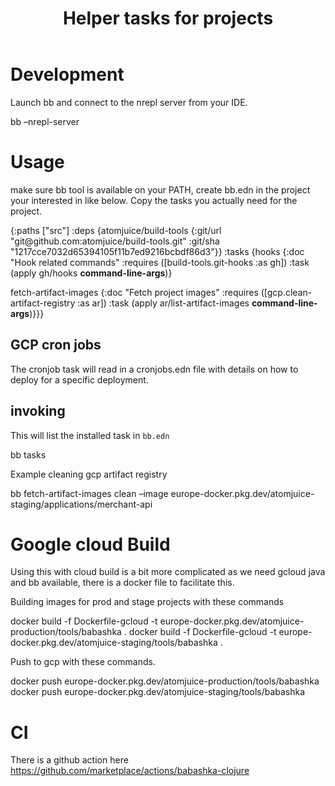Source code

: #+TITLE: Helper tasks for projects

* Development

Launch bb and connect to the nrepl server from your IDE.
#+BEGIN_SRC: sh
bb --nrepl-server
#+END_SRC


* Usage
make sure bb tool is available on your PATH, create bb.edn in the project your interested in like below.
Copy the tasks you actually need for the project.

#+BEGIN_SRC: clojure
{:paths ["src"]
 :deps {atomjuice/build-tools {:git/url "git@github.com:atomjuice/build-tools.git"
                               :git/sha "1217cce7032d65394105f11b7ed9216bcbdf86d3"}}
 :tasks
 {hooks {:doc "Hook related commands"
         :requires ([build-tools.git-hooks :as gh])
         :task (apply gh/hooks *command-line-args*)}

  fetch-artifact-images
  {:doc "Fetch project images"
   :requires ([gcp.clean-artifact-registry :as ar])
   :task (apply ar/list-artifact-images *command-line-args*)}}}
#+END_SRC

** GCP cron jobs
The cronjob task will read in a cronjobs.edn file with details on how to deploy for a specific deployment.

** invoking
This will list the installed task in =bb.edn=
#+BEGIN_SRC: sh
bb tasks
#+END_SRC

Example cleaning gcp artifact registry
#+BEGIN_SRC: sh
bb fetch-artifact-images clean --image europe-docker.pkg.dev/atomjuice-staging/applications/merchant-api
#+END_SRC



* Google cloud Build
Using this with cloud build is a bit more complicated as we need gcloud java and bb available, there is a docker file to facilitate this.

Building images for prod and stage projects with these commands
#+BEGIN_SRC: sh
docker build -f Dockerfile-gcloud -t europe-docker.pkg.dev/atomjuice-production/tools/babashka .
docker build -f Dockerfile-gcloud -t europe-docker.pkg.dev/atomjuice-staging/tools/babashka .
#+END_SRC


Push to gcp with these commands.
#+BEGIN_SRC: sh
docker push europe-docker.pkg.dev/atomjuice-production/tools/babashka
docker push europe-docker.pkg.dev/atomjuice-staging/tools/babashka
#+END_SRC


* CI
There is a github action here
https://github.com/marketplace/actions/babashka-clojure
■ ■ ■
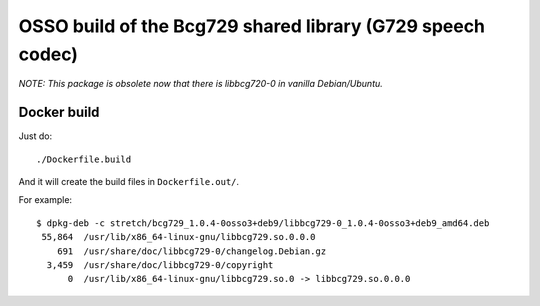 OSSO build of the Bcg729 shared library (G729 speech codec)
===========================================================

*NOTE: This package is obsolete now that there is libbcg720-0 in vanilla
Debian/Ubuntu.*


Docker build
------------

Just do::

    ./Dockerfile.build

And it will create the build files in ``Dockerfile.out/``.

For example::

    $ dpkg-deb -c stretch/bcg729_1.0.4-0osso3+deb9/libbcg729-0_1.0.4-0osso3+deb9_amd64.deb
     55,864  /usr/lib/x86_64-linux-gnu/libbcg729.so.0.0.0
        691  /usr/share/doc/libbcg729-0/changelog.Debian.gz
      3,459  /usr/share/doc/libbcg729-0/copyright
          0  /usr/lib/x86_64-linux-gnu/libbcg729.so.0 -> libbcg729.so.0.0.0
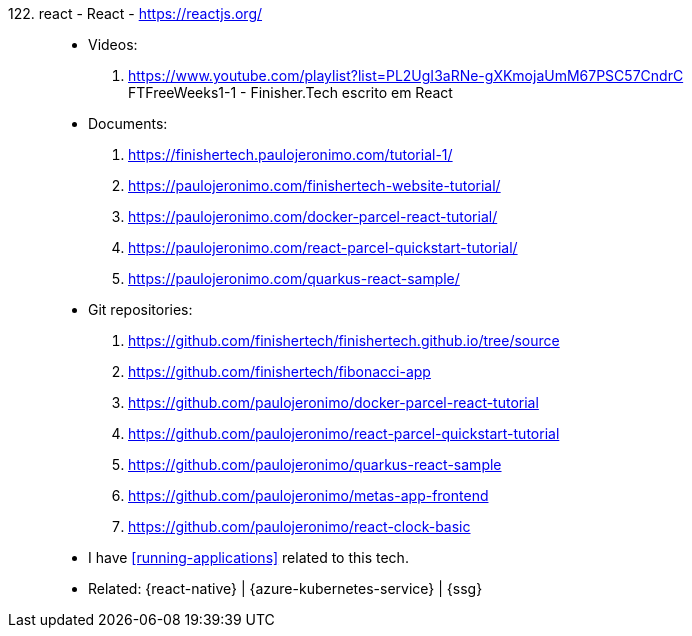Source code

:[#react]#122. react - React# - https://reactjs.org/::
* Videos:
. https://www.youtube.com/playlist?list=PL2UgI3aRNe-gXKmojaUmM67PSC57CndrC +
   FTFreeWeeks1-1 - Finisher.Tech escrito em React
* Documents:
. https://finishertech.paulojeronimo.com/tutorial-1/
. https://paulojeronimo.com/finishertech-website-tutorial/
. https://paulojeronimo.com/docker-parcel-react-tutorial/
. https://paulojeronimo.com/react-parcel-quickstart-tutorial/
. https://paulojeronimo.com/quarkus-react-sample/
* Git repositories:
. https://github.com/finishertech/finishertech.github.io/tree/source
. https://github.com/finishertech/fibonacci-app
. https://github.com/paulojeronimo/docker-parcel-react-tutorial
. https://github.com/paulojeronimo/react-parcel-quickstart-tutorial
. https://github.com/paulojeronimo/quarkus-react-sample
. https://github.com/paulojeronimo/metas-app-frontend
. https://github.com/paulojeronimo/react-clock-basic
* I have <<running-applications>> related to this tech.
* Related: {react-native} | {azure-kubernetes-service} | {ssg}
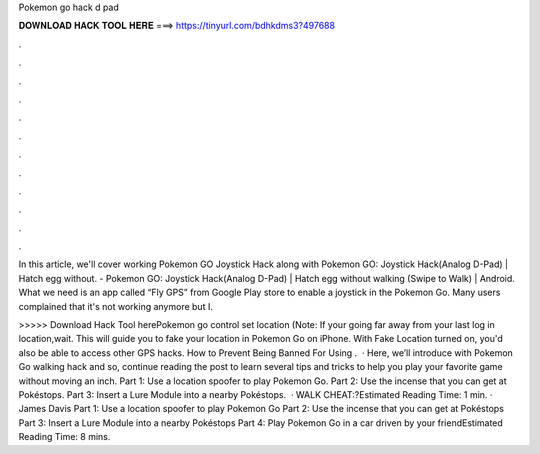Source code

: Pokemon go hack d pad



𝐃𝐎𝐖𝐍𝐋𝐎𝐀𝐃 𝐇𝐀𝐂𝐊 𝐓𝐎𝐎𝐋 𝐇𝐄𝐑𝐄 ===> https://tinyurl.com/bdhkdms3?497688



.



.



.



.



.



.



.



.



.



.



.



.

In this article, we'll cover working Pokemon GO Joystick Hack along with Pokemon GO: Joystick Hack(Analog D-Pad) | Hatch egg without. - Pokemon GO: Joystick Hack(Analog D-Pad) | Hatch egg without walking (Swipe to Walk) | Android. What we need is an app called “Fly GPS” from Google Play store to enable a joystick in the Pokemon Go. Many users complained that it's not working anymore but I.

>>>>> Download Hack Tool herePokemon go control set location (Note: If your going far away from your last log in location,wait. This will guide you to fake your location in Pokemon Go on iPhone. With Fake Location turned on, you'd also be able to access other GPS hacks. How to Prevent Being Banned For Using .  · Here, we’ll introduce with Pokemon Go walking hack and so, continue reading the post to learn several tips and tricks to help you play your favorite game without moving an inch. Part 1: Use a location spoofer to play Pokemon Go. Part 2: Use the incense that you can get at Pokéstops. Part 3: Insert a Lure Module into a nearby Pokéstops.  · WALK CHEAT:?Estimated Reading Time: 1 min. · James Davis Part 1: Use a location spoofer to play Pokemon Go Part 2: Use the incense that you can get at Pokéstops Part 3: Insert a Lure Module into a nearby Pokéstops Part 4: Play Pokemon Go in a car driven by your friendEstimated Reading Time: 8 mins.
■ ■ ■
Task prompt: Determine how many lines in the records contain "requires", and reply with the number only.

Exercise result: 2